Niestety, fizyki nie oszukamy. Do magazynu, w środku lata wpada gorące powietrze, następuje wymiana ciepła, a na fotokomórkach systemów przenośnikowych pojawia się para i woda. Urządzenia przestają działać, system się zatrzymuje, a nie chciany tu człowiek i tak musi przyjść, aby w jakiś sposób uruchomić urządzenia, bo kolejka na przenośniku rośnie, samochody czekają na odjazd, a chłodzenie magazynu przez który nie przepływa towar kosztuje dużo.

Czy można zaplanować funkcjonalność i przeznaczenie magazynu na etapie planowania końcowego? Czy próba zaplanowania wydajnego i nowoczesnego magazynu kończy się w takiej sytuacji powodzeniem? Nie i… nie. W tym etapie nie mówimy już właściwie o przeznaczeniu ani funkcjonalności, ale o ich właściwym lub niewłaściwym rozwinięciu. W tym etapie jest więc już o wiele za późno na cokolwiek.

Kiedy planować funkcjonalność i przeznaczenie magazynu ?

Przeznaczenie i funkcjonalność muszą zostać zatem dotknięte już na samym początku jakichkolwiek rozważań o budowie magazynu. Od tego zaczyna się cała bajka.
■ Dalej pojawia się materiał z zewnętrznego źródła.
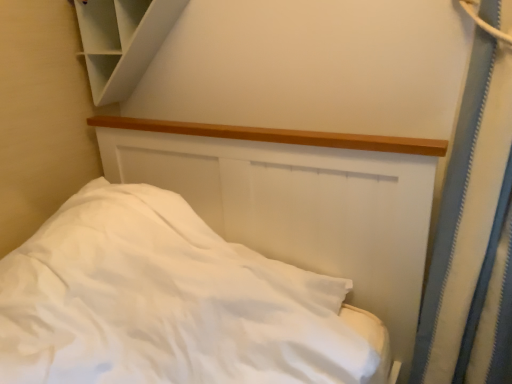
Question: Is white matte bed at center wider or thinner than white matte cabinet at upper left?

Choices:
 (A) wide
 (B) thin

Answer: (A)

Question: Considering the positions of point (418, 167) and point (125, 76), is point (418, 167) closer or farther from the camera than point (125, 76)?

Choices:
 (A) farther
 (B) closer

Answer: (B)

Question: Would you say white matte bed at center is inside or outside white matte cabinet at upper left?

Choices:
 (A) outside
 (B) inside

Answer: (A)

Question: Is point (156, 13) positioned closer to the camera than point (125, 144)?

Choices:
 (A) closer
 (B) farther

Answer: (A)

Question: From a real-world perspective, is white matte cabinet at upper left above or below white matte bed at center?

Choices:
 (A) below
 (B) above

Answer: (B)

Question: Is white matte cabinet at upper left inside or outside of white matte bed at center?

Choices:
 (A) inside
 (B) outside

Answer: (B)

Question: In terms of size, does white matte cabinet at upper left appear bigger or smaller than white matte bed at center?

Choices:
 (A) big
 (B) small

Answer: (B)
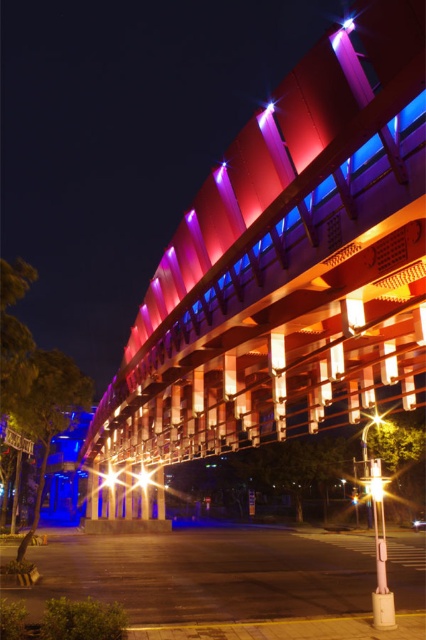
Question: Does bright metallic streetlight at center appear on the right side of bright metallic light at center?

Choices:
 (A) yes
 (B) no

Answer: (A)

Question: Among these objects, which one is nearest to the camera?

Choices:
 (A) bright metallic light at center
 (B) bright metallic streetlight at center

Answer: (A)

Question: Is bright metallic streetlight at center wider than bright metallic light at center?

Choices:
 (A) no
 (B) yes

Answer: (B)

Question: Does bright metallic streetlight at center appear over bright metallic light at center?

Choices:
 (A) no
 (B) yes

Answer: (A)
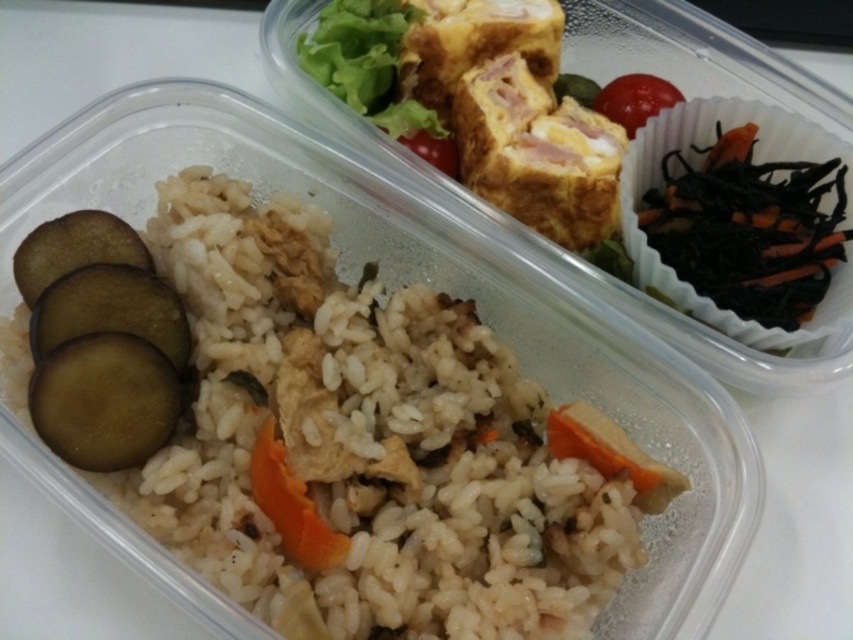
Question: Is black shredded seaweed at upper right thinner than red matte tomato at upper right?

Choices:
 (A) no
 (B) yes

Answer: (A)

Question: Does white matte rice at center have a greater width compared to orange matte carrot at center?

Choices:
 (A) yes
 (B) no

Answer: (A)

Question: Is white matte rice at center smaller than orange matte carrot at center?

Choices:
 (A) yes
 (B) no

Answer: (B)

Question: Among these objects, which one is nearest to the camera?

Choices:
 (A) black shredded seaweed at upper right
 (B) white matte rice at center
 (C) orange matte carrot at center
 (D) red matte tomato at upper right

Answer: (B)

Question: Which of the following is the closest to the observer?

Choices:
 (A) (598, 106)
 (B) (270, 465)
 (C) (776, 204)

Answer: (B)

Question: Which of the following is the farthest from the observer?

Choices:
 (A) (430, 353)
 (B) (682, 196)

Answer: (B)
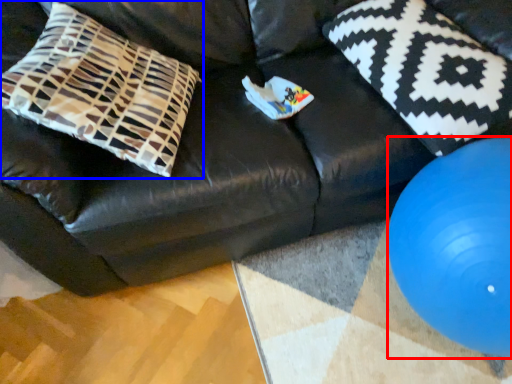
Question: Which of the following is the closest to the observer, ball (highlighted by a red box) or pillow (highlighted by a blue box)?

Choices:
 (A) ball
 (B) pillow

Answer: (A)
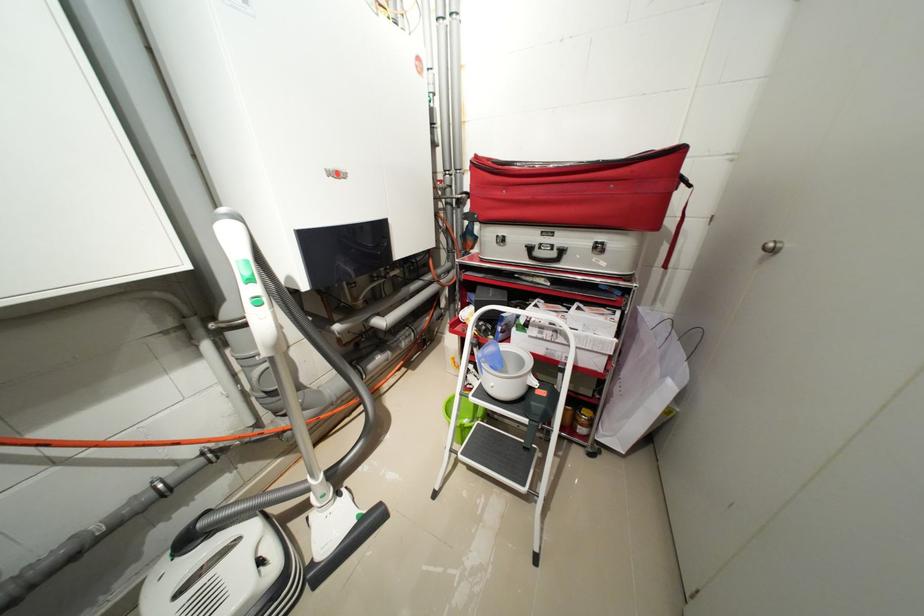
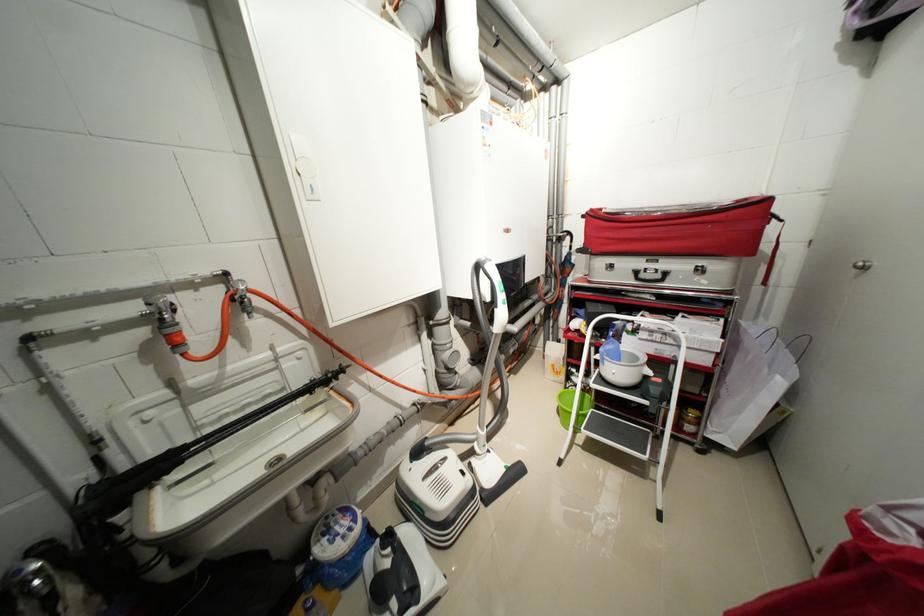
The point at (677, 389) is marked in the first image. Where is the corresponding point in the second image?

(787, 384)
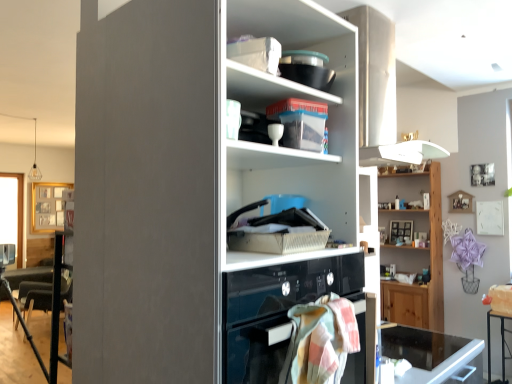
Image resolution: width=512 pixels, height=384 pixels. I want to click on pastel plaid towel at lower center, so click(x=321, y=341).

Identify the location of translucent plastic container at upper center, the first shelf viewed from the top. (270, 85).

Measure the distance between point (272,82) and camera.

A distance of 1.19 meters exists between point (272,82) and camera.

This screenshot has width=512, height=384. I want to click on white glossy cupboard at center, so click(x=202, y=192).

Is pastel plaid towel at lower center positioned with its back to white glossy cupboard at center?

pastel plaid towel at lower center does not have its back to white glossy cupboard at center.

From a real-world perspective, does pastel plaid towel at lower center stand above white glossy cupboard at center?

Actually, pastel plaid towel at lower center is physically below white glossy cupboard at center in the real world.

Can you confirm if pastel plaid towel at lower center is shorter than white glossy cupboard at center?

Indeed, pastel plaid towel at lower center has a lesser height compared to white glossy cupboard at center.

From a real-world perspective, which object rests below the other?

In real-world perspective, black glass desk at lower right is lower.

From the image's perspective, would you say white glossy cupboard at center is shown under black glass desk at lower right?

No.

How much distance is there between white glossy cupboard at center and black glass desk at lower right?

white glossy cupboard at center and black glass desk at lower right are 1.20 meters apart.

Is point (356, 51) behind point (429, 337)?

No, (356, 51) is in front of (429, 337).

Is translucent plastic container at upper center, which is counted as the 2th shelf, starting from the bottom, aimed at pastel plaid towel at lower center?

No, translucent plastic container at upper center, which is counted as the 2th shelf, starting from the bottom, is not turned towards pastel plaid towel at lower center.

Locate an element on the screen. Image resolution: width=512 pixels, height=384 pixels. shelf above the pastel plaid towel at lower center (from the image's perspective) is located at coordinates (270, 85).

In terms of width, does translucent plastic container at upper center, the first shelf viewed from the top, look wider or thinner when compared to pastel plaid towel at lower center?

Clearly, translucent plastic container at upper center, the first shelf viewed from the top, has more width compared to pastel plaid towel at lower center.

Do you think translucent plastic container at upper center, the 2th shelf viewed from the back, is within pastel plaid towel at lower center, or outside of it?

The correct answer is: outside.

The width and height of the screenshot is (512, 384). In order to click on blanket on the left of black glass desk at lower right in this screenshot , I will do `click(321, 341)`.

From the image's perspective, who appears lower, pastel plaid towel at lower center or black glass desk at lower right?

From the image's view, black glass desk at lower right is below.

What's the angular difference between pastel plaid towel at lower center and black glass desk at lower right's facing directions?

90 degrees.

Considering the relative sizes of pastel plaid towel at lower center and black glass desk at lower right in the image provided, is pastel plaid towel at lower center thinner than black glass desk at lower right?

Indeed, pastel plaid towel at lower center has a lesser width compared to black glass desk at lower right.

Does point (249, 75) lie behind point (220, 200)?

Yes, it is.

Which of these two, translucent plastic container at upper center, which is the second shelf in right-to-left order, or white glossy cupboard at center, is smaller?

translucent plastic container at upper center, which is the second shelf in right-to-left order, is smaller.

Is translucent plastic container at upper center, the 2th shelf viewed from the back, in front of or behind white glossy cupboard at center in the image?

Visually, translucent plastic container at upper center, the 2th shelf viewed from the back, is located behind white glossy cupboard at center.

Is translucent plastic container at upper center, the 2th shelf viewed from the back, wider than white glossy cupboard at center?

No.

Find the location of a particular element. cupboard above the wooden shelf at upper right, which is the second shelf from left to right (from the image's perspective) is located at coordinates (202, 192).

From the image's perspective, is white glossy cupboard at center located beneath wooden shelf at upper right, acting as the second shelf starting from the top?

No, from the image's perspective, white glossy cupboard at center is not beneath wooden shelf at upper right, acting as the second shelf starting from the top.

Which is behind, point (215, 86) or point (415, 287)?

The point (415, 287) is farther.

Considering the relative sizes of white glossy cupboard at center and wooden shelf at upper right, marked as the 1th shelf in a right-to-left arrangement, in the image provided, is white glossy cupboard at center shorter than wooden shelf at upper right, marked as the 1th shelf in a right-to-left arrangement,?

Yes, white glossy cupboard at center is shorter than wooden shelf at upper right, marked as the 1th shelf in a right-to-left arrangement.

How much distance is there between white glossy cupboard at center and pastel plaid towel at lower center?

white glossy cupboard at center is 41.71 centimeters from pastel plaid towel at lower center.

Is white glossy cupboard at center completely or partially outside of pastel plaid towel at lower center?

Indeed, white glossy cupboard at center is completely outside pastel plaid towel at lower center.

Considering the sizes of objects white glossy cupboard at center and pastel plaid towel at lower center in the image provided, who is taller, white glossy cupboard at center or pastel plaid towel at lower center?

With more height is white glossy cupboard at center.

From the image's perspective, is white glossy cupboard at center above pastel plaid towel at lower center?

Yes, from the image's perspective, white glossy cupboard at center is on top of pastel plaid towel at lower center.

Identify the location of cupboard lying above the pastel plaid towel at lower center (from the image's perspective). (202, 192).

Where is `desk below the white glossy cupboard at center (from the image's perspective)`? desk below the white glossy cupboard at center (from the image's perspective) is located at coordinates (433, 355).

Looking at the image, which one is located closer to white glossy cupboard at center, black glass desk at lower right or pastel plaid towel at lower center?

pastel plaid towel at lower center lies closer to white glossy cupboard at center than the other object.

Which object lies further to the anchor point pastel plaid towel at lower center, white glossy cupboard at center or wooden shelf at upper right, placed as the 1th shelf when sorted from bottom to top?

The object further to pastel plaid towel at lower center is wooden shelf at upper right, placed as the 1th shelf when sorted from bottom to top.

Which object lies further to the anchor point translucent plastic container at upper center, which is the second shelf in right-to-left order, wooden shelf at upper right, which is the 1th shelf in back-to-front order, or white glossy cupboard at center?

wooden shelf at upper right, which is the 1th shelf in back-to-front order, lies further to translucent plastic container at upper center, which is the second shelf in right-to-left order, than the other object.

Based on their spatial positions, is white glossy cupboard at center or wooden shelf at upper right, which is the 1th shelf in back-to-front order, closer to black glass desk at lower right?

white glossy cupboard at center.

Looking at the image, which one is located further to black glass desk at lower right, white glossy cupboard at center or pastel plaid towel at lower center?

Based on the image, white glossy cupboard at center appears to be further to black glass desk at lower right.

From the image, which object appears to be farther from pastel plaid towel at lower center, translucent plastic container at upper center, the first shelf viewed from the top, or wooden shelf at upper right, which is the 1th shelf in back-to-front order?

The object further to pastel plaid towel at lower center is wooden shelf at upper right, which is the 1th shelf in back-to-front order.

Estimate the real-world distances between objects in this image. Which object is further from translucent plastic container at upper center, which is counted as the 2th shelf, starting from the bottom, wooden shelf at upper right, which is the second shelf from left to right, or black glass desk at lower right?

wooden shelf at upper right, which is the second shelf from left to right, is further to translucent plastic container at upper center, which is counted as the 2th shelf, starting from the bottom.

From the image, which object appears to be nearer to wooden shelf at upper right, placed as the 1th shelf when sorted from bottom to top, translucent plastic container at upper center, which is the second shelf in right-to-left order, or black glass desk at lower right?

Based on the image, black glass desk at lower right appears to be nearer to wooden shelf at upper right, placed as the 1th shelf when sorted from bottom to top.

Identify the location of blanket between white glossy cupboard at center and black glass desk at lower right in the up-down direction. (321, 341).

Find the location of `shelf between pastel plaid towel at lower center and wooden shelf at upper right, which is the 1th shelf in back-to-front order, from front to back`. shelf between pastel plaid towel at lower center and wooden shelf at upper right, which is the 1th shelf in back-to-front order, from front to back is located at coordinates (270, 85).

Find the location of a particular element. The width and height of the screenshot is (512, 384). desk located between pastel plaid towel at lower center and wooden shelf at upper right, placed as the 1th shelf when sorted from bottom to top, in the depth direction is located at coordinates (433, 355).

Find the location of a particular element. Image resolution: width=512 pixels, height=384 pixels. shelf located between white glossy cupboard at center and wooden shelf at upper right, which is the second shelf from left to right, in the depth direction is located at coordinates (270, 85).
Niezrozumiałe jest nakładanie jakichkolwiek ograniczeń, myśląc, że tania działka lub okazyjny odkup regałów z upadającego magazynu jakiegoś dewelopera  wpływają na zmniejszenie wydatków. Budowanie magazynów uniwersalnych też nie jest rozwiązaniem idealnym, choć bardzo kuszącym. Nieokreślenie już na samym początku oczekiwań wobec nowego obiektu, w postaci funkcjonalności i przeznaczenia, skutkuje trudnościami, w późniejszym czasie.

 

  • Autor zachęca wszystkich czytających do zastąpienia słowa layout, równie dobrze brzmiącymi wyrazami takimi jak: rozmieszczenie, układ, usytuowanie, rozkład czy też rozstawienie.

 

Nazywam się Tomasz Chojnacki. jestem członkiem Komitetu Technicznego Regałów przy PSTM oraz Przewodniczącym Komitetu ds. Szkoleń przy PSTM.

Planowanie i projektowanie magazynów wymaga wiedzy tak dużej, że brak określonych umiejętności skutkuje niejednokrotnie milionowymi stratami finansowymi inwestora. W niniejszym artykule przedstawiam przykłady, mające potwierdzić, że prawidłowe, a przez to bezpieczne planowanie nowych obiektów musi rozgrywać się najpierw na poziomie właściwego planowania, a dopiero po nim można przejść do projektowania budowlanego oraz zakupów sprzętu. Logistyka jest tym obszarem, od którego powinno rozpoczynać się jakiekolwiek analizy obejmujące budowanie magazynów, a postępowanie niezgodne ze sztuką, może skutkować nieprzyjemnymi konsekwencjami.